2 Answers from Attorneys
It shouldn't be that expensive. It isn't so difficult that you can't do it yourself. If you go to www.copyright.gov you can set up your own account to do an electronic filing for $35. Or you can get the filing form and mail it in for $65. If you have questions, go to the home page and there is a wealth of information and tutorials. Just go there and take a look and you'll see that it isn't something you should be afraid of. Keep 2 things in mind. First, if you do make a mistake, you can always file a form CA and correct it. Granted, the filing fee is presently $100, but most of us charge you more than that per hour. Second, you can file more than 1 song under the same filing. Instead of filing individual songs, you can file several songs together as a single "album". The single copyright covers not only the "album", but every discrete element of the work, which in this case is each song. The proof that the song is filed will be the copy of the album you deposit with the Copyright Office. Just be sure, for your own sake, to keep a good filing system at your home so you can easily keep track of which songs are on the album you file.
Bradley Rosen has answered the registration part of your question. You also asked, "I only want people to be able to use and cover my music if they'll credit me prefferably only with my permission. Would creative commons cover that?"
Keep in mind that there is a "compulsory license" for covers. See 17 U.S.C. § 115, at http://www.law.cornell.edu/uscode/text/17/115. So, even without your permission, anyone can cover your song if they comply with the legal requirements and pay you the statutory rate. But that can be a hassle for some, and you are certainly free to offer a better deal. You can use the Creative Commons formulation of your choice, or "roll your own" by simply stating the terms of your offer. If you are trying to encourage the cover, you will want to make it clear enough that potential licensees will feel confident that you won't turn around and sue them for missing "the fine print" or something.

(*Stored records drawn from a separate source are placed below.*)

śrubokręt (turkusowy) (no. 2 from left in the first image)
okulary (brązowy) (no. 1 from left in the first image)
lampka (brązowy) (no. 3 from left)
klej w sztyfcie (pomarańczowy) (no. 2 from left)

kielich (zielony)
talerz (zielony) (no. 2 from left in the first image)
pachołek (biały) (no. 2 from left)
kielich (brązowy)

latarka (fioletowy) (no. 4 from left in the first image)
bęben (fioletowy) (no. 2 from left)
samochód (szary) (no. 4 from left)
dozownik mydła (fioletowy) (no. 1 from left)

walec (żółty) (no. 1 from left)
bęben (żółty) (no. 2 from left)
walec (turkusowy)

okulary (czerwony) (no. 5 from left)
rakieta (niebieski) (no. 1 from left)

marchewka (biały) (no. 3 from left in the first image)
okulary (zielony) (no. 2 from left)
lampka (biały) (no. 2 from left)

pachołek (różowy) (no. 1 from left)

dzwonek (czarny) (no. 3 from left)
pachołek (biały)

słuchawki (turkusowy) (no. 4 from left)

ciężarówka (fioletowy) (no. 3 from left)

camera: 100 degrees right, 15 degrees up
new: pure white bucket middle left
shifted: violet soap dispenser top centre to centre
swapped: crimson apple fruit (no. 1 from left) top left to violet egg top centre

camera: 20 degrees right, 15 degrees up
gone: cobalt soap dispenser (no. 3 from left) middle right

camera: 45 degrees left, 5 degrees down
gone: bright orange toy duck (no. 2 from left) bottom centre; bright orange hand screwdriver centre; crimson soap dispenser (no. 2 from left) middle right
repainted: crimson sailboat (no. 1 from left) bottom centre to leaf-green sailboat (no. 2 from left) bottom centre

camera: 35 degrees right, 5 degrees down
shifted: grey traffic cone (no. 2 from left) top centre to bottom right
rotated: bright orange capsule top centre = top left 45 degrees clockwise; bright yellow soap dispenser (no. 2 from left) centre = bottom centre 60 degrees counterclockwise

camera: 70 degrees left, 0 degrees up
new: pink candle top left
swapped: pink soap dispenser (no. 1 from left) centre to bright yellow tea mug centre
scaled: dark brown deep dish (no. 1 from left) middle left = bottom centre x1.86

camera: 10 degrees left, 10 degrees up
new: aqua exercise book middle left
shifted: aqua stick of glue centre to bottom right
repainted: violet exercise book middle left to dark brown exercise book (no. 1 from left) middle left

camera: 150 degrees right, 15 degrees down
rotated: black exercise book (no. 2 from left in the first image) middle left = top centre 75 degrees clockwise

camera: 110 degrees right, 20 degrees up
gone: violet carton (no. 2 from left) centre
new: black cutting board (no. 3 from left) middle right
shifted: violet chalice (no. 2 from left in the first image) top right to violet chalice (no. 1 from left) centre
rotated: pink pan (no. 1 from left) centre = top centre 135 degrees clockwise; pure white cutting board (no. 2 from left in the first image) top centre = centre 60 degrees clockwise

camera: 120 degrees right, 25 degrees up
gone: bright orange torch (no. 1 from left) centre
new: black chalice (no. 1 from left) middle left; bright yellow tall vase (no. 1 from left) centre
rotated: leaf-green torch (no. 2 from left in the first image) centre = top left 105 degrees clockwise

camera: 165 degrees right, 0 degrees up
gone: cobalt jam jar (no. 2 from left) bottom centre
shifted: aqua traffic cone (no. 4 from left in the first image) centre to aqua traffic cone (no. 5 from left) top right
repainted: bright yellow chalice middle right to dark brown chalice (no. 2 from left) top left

The advantage of using a Creative Commons license is that some smart people with legal training have thought it through with the objective of making it something both parties can feel confident using. If you just say "you may cover the song at no charge so long as you credit me, preferably with my permission" it might be too ambiguous to take a risk, since statutory damages are ridiculously high. If you want to retain the right to give or deny permission on a case-by-case basis, you could simply provide contact information with a statement to the effect that you invite anyone to contact you to seek permission to cover your song at no charge in exchange for crediting you, and then work out the details with each one.
Also keep in mind that these comments are no substitute for legal advice on your specific situation, and I am not your lawyer.